Diversity includes people you don’t like. Even liberals don’t talk about this but a truly multi-cultural community will include born-again Christians opposed to abortion, Muslims with highly restrictive views on the role of women, prayer-sayers and atheists, Playboy readers as well as Seventh Day Adventists. Remember that you’re not required to express — or even have — an opinion about everyone else in the world. Encourage reciprocal liberty: I can’t have my freedom unless you have yours.
Don’t sweat the small stuff. Common sense is a great civil rights tool. Even in a multi-cultural society, loutish sophomores are going to use tasteless language, fundamentalists will sneak in private prayers on public occasions, and eight-year-old boys will grab girls where they shouldn’t. Hyper-reaction to such minor phenomena hurt and trivialize the cause of human justice.
Try to avoid putting virtues in competition: School bussing placed the virtue of integration in direct conflict with the virtue of neighborhood schools. Often such conflicts can be avoided or mitigated by choosing other tactics. For example, why was there so much attention to bussing and so little to residential integration?

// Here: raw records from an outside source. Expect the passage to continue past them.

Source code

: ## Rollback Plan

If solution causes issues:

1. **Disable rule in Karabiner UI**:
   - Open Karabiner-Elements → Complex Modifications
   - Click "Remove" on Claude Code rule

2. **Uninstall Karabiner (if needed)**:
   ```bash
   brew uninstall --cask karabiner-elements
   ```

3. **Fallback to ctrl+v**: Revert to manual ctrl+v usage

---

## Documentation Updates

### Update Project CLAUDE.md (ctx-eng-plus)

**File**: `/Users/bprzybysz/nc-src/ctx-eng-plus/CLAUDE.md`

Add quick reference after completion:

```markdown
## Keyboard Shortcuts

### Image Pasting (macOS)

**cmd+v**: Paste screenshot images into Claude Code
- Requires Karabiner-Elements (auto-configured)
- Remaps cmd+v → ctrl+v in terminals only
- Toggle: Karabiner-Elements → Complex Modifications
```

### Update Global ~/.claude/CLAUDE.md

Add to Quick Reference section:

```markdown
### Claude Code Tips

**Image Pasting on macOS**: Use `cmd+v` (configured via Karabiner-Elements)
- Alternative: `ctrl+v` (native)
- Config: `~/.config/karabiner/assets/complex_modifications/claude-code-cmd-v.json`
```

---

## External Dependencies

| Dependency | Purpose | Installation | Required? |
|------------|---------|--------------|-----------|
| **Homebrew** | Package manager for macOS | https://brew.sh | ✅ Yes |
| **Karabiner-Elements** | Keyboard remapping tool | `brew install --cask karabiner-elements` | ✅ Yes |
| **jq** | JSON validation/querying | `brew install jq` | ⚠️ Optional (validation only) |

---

Attack economic discrimination, too: After every ethnic or gender group gets its rights, the powerful among them will still discriminate against the weak and the wealthy against the poor. As Saul Alinsky said, “When the poor get power they’ll be shits like everyone else.” Opposition to affirmative action might have been much less had the programs been based on zipcode as well as on race and sex. Martin Luther King Jr. pointed out in 1964 that “the white poor also suffer deprivation and the humiliation of poverty if not of color. They are chained by the weight of discrimination, though its badge of degradation does not mark them. It corrupts their lives, frustrates their opportunities and withers their education.” And bear in mind that slavery was not just ultimate ethnic discrimination, it was also ultimate economic discrimination as well: the master had all; the slave nothing.
Be tough on leaders, not on followers: Those with tightly defined ideas about how we should behave often make little distinction between people who merely accept the values of their culture and those who control, market and manipulate them. It helps to remember that we are all creatures of our cultures and often speak unconsciously with their voice. This may not be an admirable characteristic but it certainly is a human one. After all, if it weren’t for Rush Limbaugh, dittoheads would have nothing to ditto.
Recognize that we are all part something else. By dint of exposure to TV alone, it is virtually impossible to live in America and not have absorbed aspects of other cultures. We all, in effect, belong to a part-culture, which is to say that our ethnicity is somewhat defined by its relationship to, and borrowing from, other cultures. There are almost no pure anythings in America anymore. The sooner we accept and enjoy this, the better off we’ll be.
Remember that everyone is an ethnic something. There are no unethnic Americans.
If you are in a minority you can still lead the majority –There are all sorts of ways. The moral leadership of civil rights activists, political leadership, leadership in the arts and literature, or in a high school. Or creating cross cultural spaces such as the traditional Irish bar As one politician said in Chicago many years ago, “An Italian won’t vote for a Jew and a Lithuanian won’t vote for an Pole but all four will vote for an Irishman.”
Create new alliances: A long needed black-latino alliance representing approximately 30% of American would shake up our politics. Create a black-latino-labor alliance and politics could be changed forever. You don’t have to agree on everything; just go for the goals you all like.